-- Quoted passage start --

Using the Cadbury chocolate I was sent last year (with which I also made my Seriously Rich Chocolate Brownies and Chocolate Bubble Slice with Peanut Butter Icing), I made Cadbury’s chocolate mousse using cream cheese.
I’m not one for chocolate mousse, as a rule. Quite apart from the whole “dairy makes my body cry” thing, I don’t like chocolate desserts, preferring my chocolate in straight-up bar form. However, the spoonfuls I swiped of this mousse were quite delicious, with the nostalgic flavour of Cadbury Dairy Milk chocolate blending with the subtle tang of cheesecake-like cream cheese.
Many spoonfuls were swiped, in fact. Quite a few many yes indeed.
Chocolate Cheesecake Mousse Cups
Makes 4, slightly adapted from Cadbury Kitchen
- 125g cream cheese, softened
- 1/2 cup caster sugar
- 1 cup thick whipping cream
- 1 tsp vanilla extract
- 2 eggs, separated
- 1 tsp gelatine, dissolved in 1/4 cup boiling water
- 100g dark chocolate, melted (I used Cadbury Baking Chocolate)
- 100g milk chocolate, melted (I used Cadbury Baking Chocolate)
- In the large bowl of an electric mixer, beat the cream cheese, sugar, cream, and vanilla extract until smooth.
- Add the egg yolks, gelatine mixture and melted chocolate, mixing until just combined.
- In a separate bowl, whip the egg whites to soft peaks then fold into the mousse mixture, ensuring no big pockets of egg white remain. No one likes that.
- Spoon into four coffee cups and chill in the fridge for four hours, or overnight.
Question Time: If you could be any kind of bird, what would you be?

-- Quoted passage end --
-- Entries supplied start --

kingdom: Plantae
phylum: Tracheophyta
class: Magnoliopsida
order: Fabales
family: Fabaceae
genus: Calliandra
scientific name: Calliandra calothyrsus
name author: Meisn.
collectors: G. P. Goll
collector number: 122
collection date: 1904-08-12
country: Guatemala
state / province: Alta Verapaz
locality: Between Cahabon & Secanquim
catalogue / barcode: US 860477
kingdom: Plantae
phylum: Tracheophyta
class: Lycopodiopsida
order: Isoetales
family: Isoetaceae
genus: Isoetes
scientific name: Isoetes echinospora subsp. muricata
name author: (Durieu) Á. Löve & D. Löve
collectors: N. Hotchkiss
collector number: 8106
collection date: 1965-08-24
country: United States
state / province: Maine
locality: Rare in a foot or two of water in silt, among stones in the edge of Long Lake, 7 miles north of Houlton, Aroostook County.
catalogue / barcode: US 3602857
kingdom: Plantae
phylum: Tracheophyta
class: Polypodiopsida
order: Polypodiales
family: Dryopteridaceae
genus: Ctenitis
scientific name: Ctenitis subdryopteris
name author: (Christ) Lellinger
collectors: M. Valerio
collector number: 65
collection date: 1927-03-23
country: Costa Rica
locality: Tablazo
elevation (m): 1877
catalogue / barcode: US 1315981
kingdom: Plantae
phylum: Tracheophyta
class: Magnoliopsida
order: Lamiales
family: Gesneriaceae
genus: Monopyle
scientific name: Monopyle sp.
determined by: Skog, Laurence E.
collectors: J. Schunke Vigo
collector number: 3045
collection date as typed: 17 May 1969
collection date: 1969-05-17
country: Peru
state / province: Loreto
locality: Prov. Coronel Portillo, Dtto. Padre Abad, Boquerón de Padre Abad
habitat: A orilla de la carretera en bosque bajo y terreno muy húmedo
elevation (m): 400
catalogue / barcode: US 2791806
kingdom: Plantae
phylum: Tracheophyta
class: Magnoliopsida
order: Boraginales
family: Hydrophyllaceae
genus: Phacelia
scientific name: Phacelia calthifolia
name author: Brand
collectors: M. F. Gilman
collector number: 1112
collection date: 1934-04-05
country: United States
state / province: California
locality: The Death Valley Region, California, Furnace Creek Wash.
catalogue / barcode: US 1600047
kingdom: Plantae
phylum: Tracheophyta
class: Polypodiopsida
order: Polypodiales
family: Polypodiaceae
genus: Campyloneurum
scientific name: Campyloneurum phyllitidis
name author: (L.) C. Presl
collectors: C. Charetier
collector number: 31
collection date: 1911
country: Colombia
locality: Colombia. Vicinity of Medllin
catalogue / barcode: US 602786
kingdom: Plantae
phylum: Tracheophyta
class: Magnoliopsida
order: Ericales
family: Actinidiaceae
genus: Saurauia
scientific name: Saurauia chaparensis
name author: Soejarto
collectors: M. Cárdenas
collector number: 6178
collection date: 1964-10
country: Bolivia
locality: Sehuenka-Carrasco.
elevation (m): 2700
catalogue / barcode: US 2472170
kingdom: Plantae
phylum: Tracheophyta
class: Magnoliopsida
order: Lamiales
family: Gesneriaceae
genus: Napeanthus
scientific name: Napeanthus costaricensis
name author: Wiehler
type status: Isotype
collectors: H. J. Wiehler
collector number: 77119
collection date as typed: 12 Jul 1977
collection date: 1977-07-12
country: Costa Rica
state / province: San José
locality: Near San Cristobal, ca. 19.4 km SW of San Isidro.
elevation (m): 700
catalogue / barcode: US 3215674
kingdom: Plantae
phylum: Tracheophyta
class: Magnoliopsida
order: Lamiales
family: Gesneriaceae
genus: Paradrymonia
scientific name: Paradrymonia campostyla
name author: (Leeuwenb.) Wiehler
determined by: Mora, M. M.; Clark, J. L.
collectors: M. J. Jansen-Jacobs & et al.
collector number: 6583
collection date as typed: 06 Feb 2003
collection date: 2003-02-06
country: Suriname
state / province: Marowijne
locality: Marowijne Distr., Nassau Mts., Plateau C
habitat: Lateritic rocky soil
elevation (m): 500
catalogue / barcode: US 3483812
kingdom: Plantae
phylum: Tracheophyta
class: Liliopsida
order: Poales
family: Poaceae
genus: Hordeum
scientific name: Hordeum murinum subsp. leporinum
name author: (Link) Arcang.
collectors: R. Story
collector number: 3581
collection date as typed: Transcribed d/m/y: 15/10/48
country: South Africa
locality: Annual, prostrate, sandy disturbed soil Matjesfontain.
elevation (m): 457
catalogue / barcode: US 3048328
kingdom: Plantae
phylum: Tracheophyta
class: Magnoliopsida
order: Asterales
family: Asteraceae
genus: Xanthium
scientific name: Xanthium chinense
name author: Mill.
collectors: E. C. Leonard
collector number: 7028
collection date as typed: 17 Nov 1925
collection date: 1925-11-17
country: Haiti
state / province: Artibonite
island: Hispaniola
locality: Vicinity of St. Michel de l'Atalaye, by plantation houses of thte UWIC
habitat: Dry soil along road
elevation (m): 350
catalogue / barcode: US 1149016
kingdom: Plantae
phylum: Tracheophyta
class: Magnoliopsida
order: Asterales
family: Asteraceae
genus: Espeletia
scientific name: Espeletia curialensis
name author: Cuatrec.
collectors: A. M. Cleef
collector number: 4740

-- Entries supplied end --

◆ To be done
1. Render this sentence from the mousse recipe in Spanish: "Spoon into four coffee cups and chill in the fridge for four hours, or overnight."
2. According to the mousse recipe, what is the teaspoon of gelatine dissolved in?
Rely on the mousse recipe alone.

◆ Completed exercise
1. Reparte con una cuchara en cuatro tazas de café y enfría en el refrigerador durante cuatro horas, o toda la noche.

2. 1/4 cup of boiling water.